Mantive os dois no andar de cima da casa até o dia em que completaram 3 meses.
Tinha medo de perdê-los pela casa...porque, apesar de terem crescido muito(nasceram com 80g e 90g mais ou menos) ainda são pequenos...
Mas liberar "a casa" foi a melhor coisa a ser feita!O menino passou a se alimentar melhor e eu pude retomar a rotina.
Os gatos puderam retomar quase toda a rotina, à exceção de algumas áreas com rede de proteção, que ainda estão restritas para evitar pequenos acidentes com os filhotes, cujas cabeças - pequenas - ainda podem passar pela rede e se enroscar...
O que eu posso dizer que aprendi, com certeza, nisso tudo, é que é possível salvar gatinhos órfãos, sim.
Acho que o Dr tem razão quando diz que as pessoas deveriam saber fazer enema e alimentar gatinhos filhotes com sonda.
É incrível...eles têm o reflexo de engolir a sonda!!!
Vc coloca a pontinha na boca deles e eles vão engolindo.
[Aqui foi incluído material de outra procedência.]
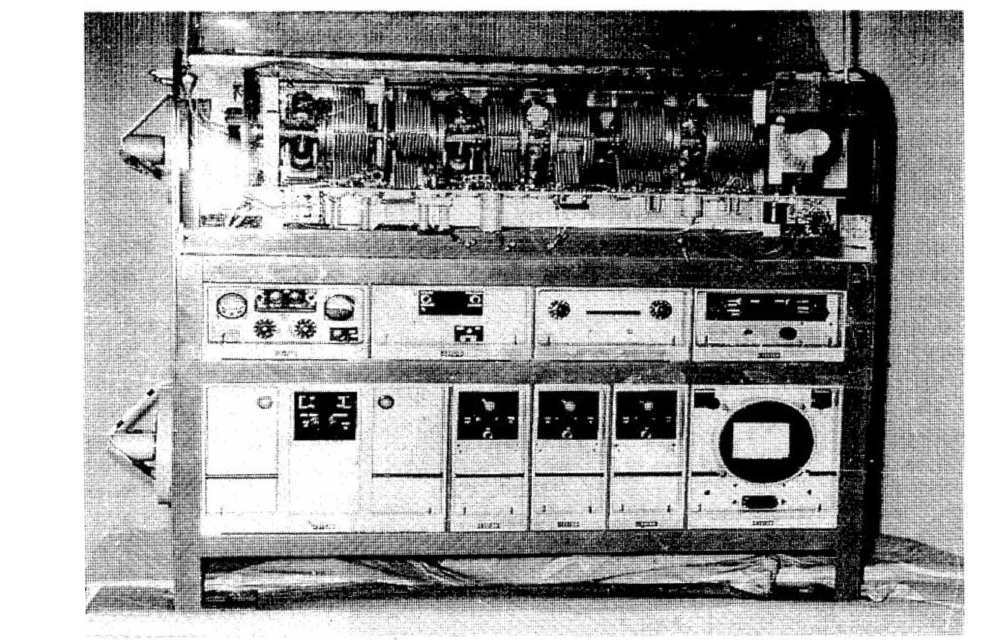
Figure 1. Antique ionosonde still in use during the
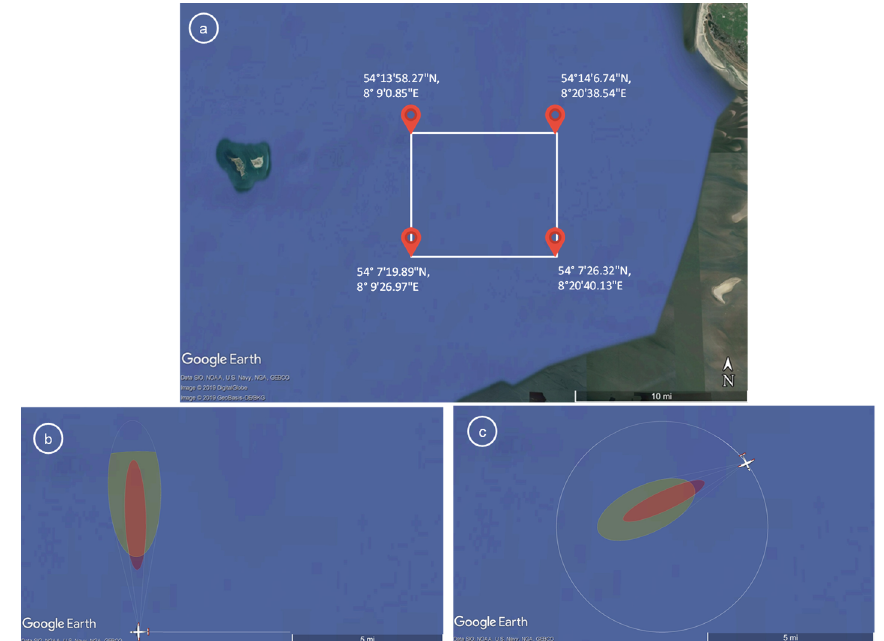
Figure 23. ( a ) Google Earth image showing a part of the test site. The region within the white box marks the area where the data were acquired during ( b ) a linear and ( c ) a circular F-SAR flight track. The red and yellow ellipses in ( b ) and ( c ) are the 3 dB antenna footprints of the X- and L-band antenna, respectively. Table 2. Radar system and acquisition geometry parameters for the linear and circular flight.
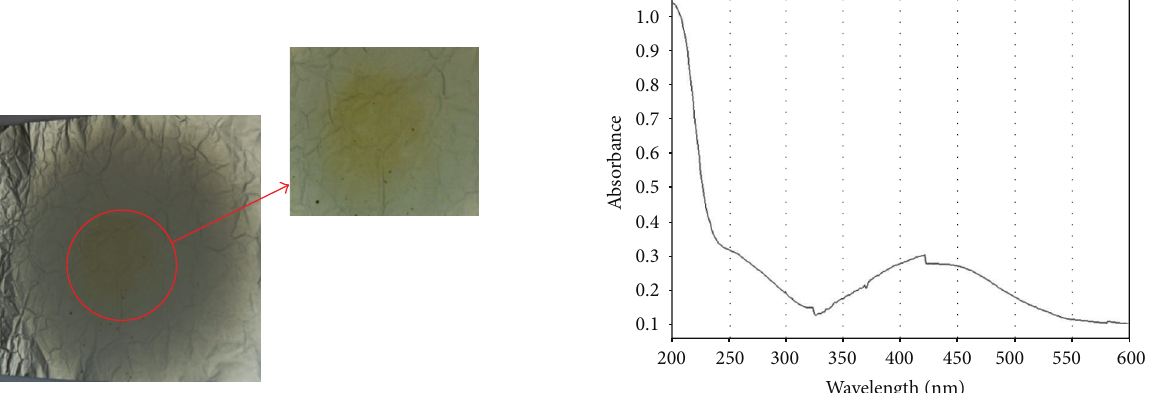
Figure 9: UV absorption spectrogram of water phase silver nanoparticle and PVA silver nanoparticle.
Basta ter bom senso e medir a altura das costelinhas deles...que é o tanto de sonda que eles vão engolir.
Com a sonda, vc garante 6 horas de barriguinha cheia. E tem um certo tempo para descansar.
É o mesmo método do enema com a sonda de uretra humana e a seringa.
Vc põe o leite na seringa e vai, lentamente, mandando o leitinho para a barriguinha do filhote.
Mas se vc tem receios, peça a um veterinário bacana para te mostrar.
Eu não fiz, porque na ocasião em que descobri esse método, já estava alimentando os pequenos a cada 3 ou 4 horas(sim! à medida que o tempo passa, vc vai dando intervalos maiores nas mamadas, porque eles conseguem mamar mais) e não havia necessidade disso.
Mas o Dr nos mostrou como fazer.
Aprendi muito sobre filhotes.
Ouvi muitos bons comentários sobre os acertos.
Eles tomaram vermífugo, complexo vitamínico e estão prestes a tomar vacina.
Quanto à experiência emocional...Bem...
É muito difícil falar a respeito.
Tudo aconteceu numa data muito simbólica...só para começar...
Tudo aconteceu de uma maneira muito particular para mim.
Já tinha 7 gatos aqui.
Um limite mais que acima do que o "juízo" permite.
Não se tratam, simplesmente, de dois gatinhos que foram tirados da rua para buscar um lar.
São verdadeiramente como filhos.
E eu, como metade de mãe felina, gostaria de continuar "lambendo a minha cria"; mesmo que isso pareça insano.
Sou mãe de gato, com orgulho.
E, se me permite uma última observação: muito mais do que esses dois filhotes sortudos, sortuda sou eu...essa sim, é a grande lição que a Mãe Natureza me deu, no ano em que completo 40 anos, com a sua sabedoria incontestável.